VIEWPOINT: Ottawa’s LGBTQ communities cannot be complacent about safety

By Isaac Würmann

Like queer people across the country, I have been closely following the investigations into the deaths and disappearances of people in Toronto’s gay village.

I have felt sorrow for the lives lost, grief for their families, and anger at the Toronto Police Service’s failure to address concerns from the city’s LGBTQ communities about a serial killer in their midst.

What I have not felt is the “shock” described by the media — neither at the mounting reports of murders in Toronto’s gay village, nor at the news that police completely bungled the investigation.

I live just a couple of blocks from the heart of Ottawa’s gay village, and each day I am reminded of the tragedy and loss that marks this community’s history.

Under rainbow flags that adorn the lampposts of Somerset Street, I walk past old gay bars that have been turned into trendy brewpubs and, thanks to the important work by the Village Legacy Project, reminders of the lives Centretown has lost to homophobic hate crimes and public neglect.

One of the most astute and moving tributes that I’ve read to the missing and murdered in the Church-Wellesley Village was written by Anthony Oliveira last month for Hazlitt.

 In his essay, the Toronto writer maps a history of loss in his city’s queer communities, sharing with readers what he describes as his “diary of death.”

“In the heart of the village,” he writes, “you will find a bank of roses, and among them on plates a list of names. These are Toronto’s dead, lost to AIDS, when no one in power cared to act, when the old boys’ network raided the bathhouses and the parks and the bars.”

We could map a similar history in Ottawa, which would include efforts to root out queer people working for the government in the 1960s, our own bathhouse raids in the 1970s, and a hate crime spree in 1989 that led to two people being killed after they were thrown off the cliffs at Major’s Hill Park.

It wasn’t until the death of Alain Brosseau that same year that the public began paying attention to the grievances of Ottawa’s LGBTQ citizens. The young man was dragged onto the Alexandra Bridge one evening in August 1989, then thrown to his death in the Ottawa River.

Queer activists in the city criticized Ottawa police for failing to investigate Brosseau’s death as a hate crime, and two years later the force created its LGBTQ liaison committee in an effort to improve relations between queer communities and police officers.

The decades since then have shown us that protecting queer people requires more than just forming a committee.

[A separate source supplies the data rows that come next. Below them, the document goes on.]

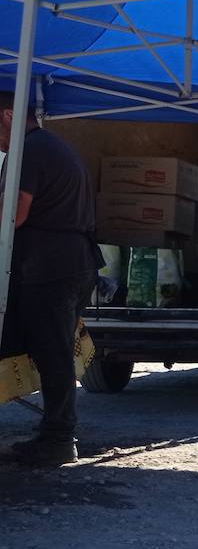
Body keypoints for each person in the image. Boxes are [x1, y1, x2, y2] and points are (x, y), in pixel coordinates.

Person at [0, 91, 102, 466]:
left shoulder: (29, 150)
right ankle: (54, 432)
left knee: (53, 352)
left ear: (9, 115)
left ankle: (59, 438)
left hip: (52, 268)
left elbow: (14, 215)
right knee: (51, 350)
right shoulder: (54, 146)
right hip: (70, 264)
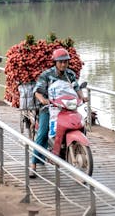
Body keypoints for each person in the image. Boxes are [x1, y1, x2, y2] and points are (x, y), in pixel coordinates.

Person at [30, 48, 87, 178]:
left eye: (65, 62)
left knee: (80, 124)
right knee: (43, 132)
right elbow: (37, 90)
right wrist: (42, 100)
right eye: (60, 62)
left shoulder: (70, 74)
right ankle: (33, 164)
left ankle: (75, 147)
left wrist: (82, 97)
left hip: (66, 107)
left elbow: (76, 88)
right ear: (55, 62)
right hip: (49, 107)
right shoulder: (47, 75)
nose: (63, 64)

In 2002, Christopher Raynsford was killed in his Lisgar Street apartment by a man he’d met at Centretown Pub.

In 2011, Jamie Hubley killed himself after he was constantly bullied throughout elementary and high school.

In 2016, a group of men proudly expressed their homophobia at Saunders Farm with shirts that read: “If you are gay, don’t approach me, I’ll kill you.”

The Toronto Police Service has a similar LGBTQ liaison committee, but that didn’t stop them from failing community members when they were warned repeatedly about a killer in the gay village.

In the March 15 issue of this newspaper, patrons of T’s Pub — one of the last remaining gay bars in Centretown — described how a distrust of police persists in Ottawa’s queer communities.

“I feel really part of the community, but at the same time I have to watch my back all the time,” said Julian Wilson, a gay First Nations man who said a negative interaction with Ottawa police years ago led him to be cynical about the service’s commitment to protecting queer people.

Moreover, racialized members of LGBTQ communities continue to express their concern with police in queer spaces, and trans people continue to remind us that they cannot rely on police to protect them from the disproportionate levels of violence they face.

We cannot be lulled into a false sense of security by the fact that our leaders now march in our Pride parades or that our police forces promise to protect us.

Instead, the Church-Wellesley Village murders should be a reminder to queer people across the country, including here in Centretown, that the past is not the past, and that we cannot be complacent about violence and loss in our communities.

“In the summer we hold a vigil, and by candlelight we recite their names, and we recite the names of those killed at the Pulse massacre, and we recite the names of anyone else who was loved and lost. This year we will recite new names,” Oliveira eulogizes in Hazlitt.

“And we will forget some. And we will not know how many died in silence and in secret and alone. No one will tell those stories. No one will know how.”